[YOUR OBJECTIVE] The answer must be exactly the lines from the one containing "#### **Build Failures:**" through the end of the material, with both ends kept and no other lines.
• • • • •
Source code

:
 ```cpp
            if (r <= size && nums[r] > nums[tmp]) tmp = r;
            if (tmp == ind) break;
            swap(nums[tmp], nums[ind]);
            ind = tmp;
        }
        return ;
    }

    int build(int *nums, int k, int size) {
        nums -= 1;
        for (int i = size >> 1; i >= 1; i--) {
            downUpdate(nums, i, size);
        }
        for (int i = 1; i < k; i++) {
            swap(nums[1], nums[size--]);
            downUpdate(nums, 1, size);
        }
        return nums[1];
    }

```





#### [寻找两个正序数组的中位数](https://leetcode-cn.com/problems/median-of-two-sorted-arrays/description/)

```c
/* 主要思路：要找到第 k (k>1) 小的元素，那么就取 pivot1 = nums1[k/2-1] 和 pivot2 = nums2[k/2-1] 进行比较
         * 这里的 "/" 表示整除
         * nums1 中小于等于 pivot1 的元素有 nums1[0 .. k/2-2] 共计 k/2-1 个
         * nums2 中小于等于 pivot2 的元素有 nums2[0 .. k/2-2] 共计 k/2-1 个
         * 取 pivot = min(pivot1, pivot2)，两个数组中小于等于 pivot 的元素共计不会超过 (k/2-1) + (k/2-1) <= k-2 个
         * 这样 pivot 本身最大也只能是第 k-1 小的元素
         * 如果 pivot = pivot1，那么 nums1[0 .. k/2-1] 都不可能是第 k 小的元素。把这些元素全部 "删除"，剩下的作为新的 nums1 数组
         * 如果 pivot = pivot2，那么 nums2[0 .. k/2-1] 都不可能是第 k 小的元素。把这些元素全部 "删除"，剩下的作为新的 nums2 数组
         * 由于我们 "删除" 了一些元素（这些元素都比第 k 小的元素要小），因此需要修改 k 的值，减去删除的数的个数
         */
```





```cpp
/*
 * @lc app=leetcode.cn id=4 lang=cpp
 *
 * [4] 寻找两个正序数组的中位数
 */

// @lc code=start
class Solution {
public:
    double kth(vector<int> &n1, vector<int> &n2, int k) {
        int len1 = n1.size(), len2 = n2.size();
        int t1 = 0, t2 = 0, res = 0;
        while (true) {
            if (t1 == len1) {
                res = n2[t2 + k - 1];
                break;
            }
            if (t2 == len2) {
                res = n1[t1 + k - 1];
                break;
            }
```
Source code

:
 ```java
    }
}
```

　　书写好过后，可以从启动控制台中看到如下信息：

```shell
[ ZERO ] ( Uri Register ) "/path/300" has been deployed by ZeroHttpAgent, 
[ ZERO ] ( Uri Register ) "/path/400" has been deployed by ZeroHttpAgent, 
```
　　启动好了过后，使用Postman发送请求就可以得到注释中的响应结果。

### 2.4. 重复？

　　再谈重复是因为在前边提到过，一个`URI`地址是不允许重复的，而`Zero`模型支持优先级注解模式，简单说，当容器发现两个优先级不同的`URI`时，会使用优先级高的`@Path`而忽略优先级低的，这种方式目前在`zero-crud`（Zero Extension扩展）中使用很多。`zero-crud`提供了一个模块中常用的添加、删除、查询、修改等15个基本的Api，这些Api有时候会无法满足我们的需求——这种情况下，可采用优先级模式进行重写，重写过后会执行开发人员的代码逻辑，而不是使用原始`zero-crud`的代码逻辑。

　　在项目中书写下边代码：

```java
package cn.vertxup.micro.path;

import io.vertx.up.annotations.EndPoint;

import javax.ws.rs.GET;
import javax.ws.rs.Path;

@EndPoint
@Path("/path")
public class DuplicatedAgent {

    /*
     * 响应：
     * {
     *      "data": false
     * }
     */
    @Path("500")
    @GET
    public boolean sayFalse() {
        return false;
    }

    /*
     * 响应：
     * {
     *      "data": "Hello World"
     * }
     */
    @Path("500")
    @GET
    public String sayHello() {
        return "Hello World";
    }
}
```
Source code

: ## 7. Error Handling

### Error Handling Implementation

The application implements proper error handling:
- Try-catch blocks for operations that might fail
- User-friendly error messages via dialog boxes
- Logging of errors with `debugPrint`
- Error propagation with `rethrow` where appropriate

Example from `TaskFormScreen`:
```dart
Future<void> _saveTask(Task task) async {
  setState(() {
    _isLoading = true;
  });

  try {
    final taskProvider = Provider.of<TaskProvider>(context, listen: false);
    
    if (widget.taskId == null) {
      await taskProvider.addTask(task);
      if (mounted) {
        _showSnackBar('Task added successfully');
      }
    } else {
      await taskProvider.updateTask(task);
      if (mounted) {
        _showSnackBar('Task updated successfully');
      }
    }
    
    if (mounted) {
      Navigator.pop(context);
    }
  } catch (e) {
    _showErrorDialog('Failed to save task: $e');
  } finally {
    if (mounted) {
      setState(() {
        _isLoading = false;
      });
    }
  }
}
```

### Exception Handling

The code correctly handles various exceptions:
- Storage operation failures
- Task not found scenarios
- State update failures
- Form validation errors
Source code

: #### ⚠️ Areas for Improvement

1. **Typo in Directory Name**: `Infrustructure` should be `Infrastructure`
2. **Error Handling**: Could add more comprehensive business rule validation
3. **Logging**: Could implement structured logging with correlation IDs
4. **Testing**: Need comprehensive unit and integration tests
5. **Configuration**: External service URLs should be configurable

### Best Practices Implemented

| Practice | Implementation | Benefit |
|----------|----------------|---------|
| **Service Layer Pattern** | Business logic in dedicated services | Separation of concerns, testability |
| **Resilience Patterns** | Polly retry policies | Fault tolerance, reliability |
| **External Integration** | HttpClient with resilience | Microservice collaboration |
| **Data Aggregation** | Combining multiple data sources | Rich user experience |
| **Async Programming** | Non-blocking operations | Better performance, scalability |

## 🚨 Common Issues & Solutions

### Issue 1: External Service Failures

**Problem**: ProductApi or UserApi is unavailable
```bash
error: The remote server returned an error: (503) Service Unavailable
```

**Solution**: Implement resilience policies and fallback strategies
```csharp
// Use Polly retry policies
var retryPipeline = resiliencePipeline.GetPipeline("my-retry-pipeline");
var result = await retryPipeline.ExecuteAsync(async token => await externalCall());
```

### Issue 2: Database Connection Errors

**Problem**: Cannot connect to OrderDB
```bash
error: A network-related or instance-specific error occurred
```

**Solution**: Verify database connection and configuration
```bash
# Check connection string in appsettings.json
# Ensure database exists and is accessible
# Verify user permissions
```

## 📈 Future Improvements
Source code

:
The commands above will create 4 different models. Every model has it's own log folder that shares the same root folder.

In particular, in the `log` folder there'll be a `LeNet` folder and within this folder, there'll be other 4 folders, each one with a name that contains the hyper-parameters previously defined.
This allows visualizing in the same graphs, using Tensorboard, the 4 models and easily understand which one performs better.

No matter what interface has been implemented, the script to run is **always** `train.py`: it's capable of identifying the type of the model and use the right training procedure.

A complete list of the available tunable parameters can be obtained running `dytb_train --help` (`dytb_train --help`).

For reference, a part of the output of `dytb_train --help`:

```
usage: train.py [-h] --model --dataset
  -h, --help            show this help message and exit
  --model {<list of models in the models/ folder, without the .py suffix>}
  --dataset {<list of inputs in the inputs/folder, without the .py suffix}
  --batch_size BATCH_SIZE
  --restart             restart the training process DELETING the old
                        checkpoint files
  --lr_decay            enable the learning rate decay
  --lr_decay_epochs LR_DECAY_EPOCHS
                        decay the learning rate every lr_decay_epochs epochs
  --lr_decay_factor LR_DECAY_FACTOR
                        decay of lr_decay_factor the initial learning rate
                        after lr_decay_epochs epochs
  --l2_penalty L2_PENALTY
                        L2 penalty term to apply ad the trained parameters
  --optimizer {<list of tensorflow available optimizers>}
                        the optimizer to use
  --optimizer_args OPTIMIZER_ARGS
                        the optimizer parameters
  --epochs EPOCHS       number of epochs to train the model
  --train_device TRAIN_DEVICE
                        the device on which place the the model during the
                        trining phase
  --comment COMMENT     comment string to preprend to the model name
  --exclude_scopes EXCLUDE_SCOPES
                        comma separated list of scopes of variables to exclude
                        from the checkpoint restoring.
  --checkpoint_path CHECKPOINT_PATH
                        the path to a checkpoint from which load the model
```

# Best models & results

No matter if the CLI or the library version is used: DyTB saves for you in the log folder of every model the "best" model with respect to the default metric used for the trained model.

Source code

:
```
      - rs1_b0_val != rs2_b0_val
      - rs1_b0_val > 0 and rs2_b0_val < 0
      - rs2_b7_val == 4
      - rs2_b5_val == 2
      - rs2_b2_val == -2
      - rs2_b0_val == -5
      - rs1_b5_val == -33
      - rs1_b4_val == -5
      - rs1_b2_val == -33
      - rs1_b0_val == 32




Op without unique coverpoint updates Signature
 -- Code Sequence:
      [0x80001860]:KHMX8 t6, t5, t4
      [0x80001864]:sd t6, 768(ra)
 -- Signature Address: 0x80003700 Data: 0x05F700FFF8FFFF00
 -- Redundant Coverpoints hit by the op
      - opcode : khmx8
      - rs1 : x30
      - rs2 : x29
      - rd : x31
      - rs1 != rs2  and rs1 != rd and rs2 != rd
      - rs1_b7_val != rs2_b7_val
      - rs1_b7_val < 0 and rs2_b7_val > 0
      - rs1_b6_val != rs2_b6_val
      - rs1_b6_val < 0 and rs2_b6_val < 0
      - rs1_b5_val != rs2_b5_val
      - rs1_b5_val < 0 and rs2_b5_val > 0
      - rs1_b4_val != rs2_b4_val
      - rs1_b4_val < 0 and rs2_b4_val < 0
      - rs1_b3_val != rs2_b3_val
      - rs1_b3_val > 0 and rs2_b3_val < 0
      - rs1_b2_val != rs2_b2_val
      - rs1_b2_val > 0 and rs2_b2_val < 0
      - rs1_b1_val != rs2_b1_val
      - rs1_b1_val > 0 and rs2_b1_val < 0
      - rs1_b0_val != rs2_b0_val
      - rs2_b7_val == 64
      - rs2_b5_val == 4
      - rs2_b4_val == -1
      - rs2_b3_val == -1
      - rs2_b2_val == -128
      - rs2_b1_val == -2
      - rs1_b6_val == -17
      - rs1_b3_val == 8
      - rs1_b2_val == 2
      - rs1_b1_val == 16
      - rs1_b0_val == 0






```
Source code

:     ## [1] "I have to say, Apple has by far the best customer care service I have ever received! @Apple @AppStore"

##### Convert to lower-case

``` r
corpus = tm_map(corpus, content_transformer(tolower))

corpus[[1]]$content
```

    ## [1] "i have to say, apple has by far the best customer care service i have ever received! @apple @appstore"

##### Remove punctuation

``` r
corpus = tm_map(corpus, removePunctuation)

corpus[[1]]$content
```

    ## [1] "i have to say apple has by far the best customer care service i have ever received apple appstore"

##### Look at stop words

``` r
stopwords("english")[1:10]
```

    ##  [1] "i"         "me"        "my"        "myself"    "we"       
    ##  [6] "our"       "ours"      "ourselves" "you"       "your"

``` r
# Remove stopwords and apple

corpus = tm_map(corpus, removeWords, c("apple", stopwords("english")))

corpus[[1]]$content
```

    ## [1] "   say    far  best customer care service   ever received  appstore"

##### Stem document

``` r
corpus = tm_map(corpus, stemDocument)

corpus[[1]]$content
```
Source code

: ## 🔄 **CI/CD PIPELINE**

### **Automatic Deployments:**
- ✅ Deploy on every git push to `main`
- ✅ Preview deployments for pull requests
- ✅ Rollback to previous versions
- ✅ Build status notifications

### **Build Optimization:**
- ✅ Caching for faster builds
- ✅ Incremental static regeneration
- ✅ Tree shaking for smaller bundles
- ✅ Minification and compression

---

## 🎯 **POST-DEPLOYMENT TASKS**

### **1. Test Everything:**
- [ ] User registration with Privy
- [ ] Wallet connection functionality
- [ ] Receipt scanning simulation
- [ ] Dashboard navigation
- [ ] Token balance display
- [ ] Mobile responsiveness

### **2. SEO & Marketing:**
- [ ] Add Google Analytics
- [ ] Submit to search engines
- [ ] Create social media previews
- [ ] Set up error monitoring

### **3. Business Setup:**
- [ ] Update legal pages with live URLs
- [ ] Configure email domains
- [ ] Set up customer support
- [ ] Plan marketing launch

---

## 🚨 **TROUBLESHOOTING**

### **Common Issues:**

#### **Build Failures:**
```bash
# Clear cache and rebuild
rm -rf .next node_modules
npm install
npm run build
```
• • • • •
[SOLVED EXERCISE]
#### **Build Failures:**
```bash
# Clear cache and rebuild
rm -rf .next node_modules
npm install
npm run build
```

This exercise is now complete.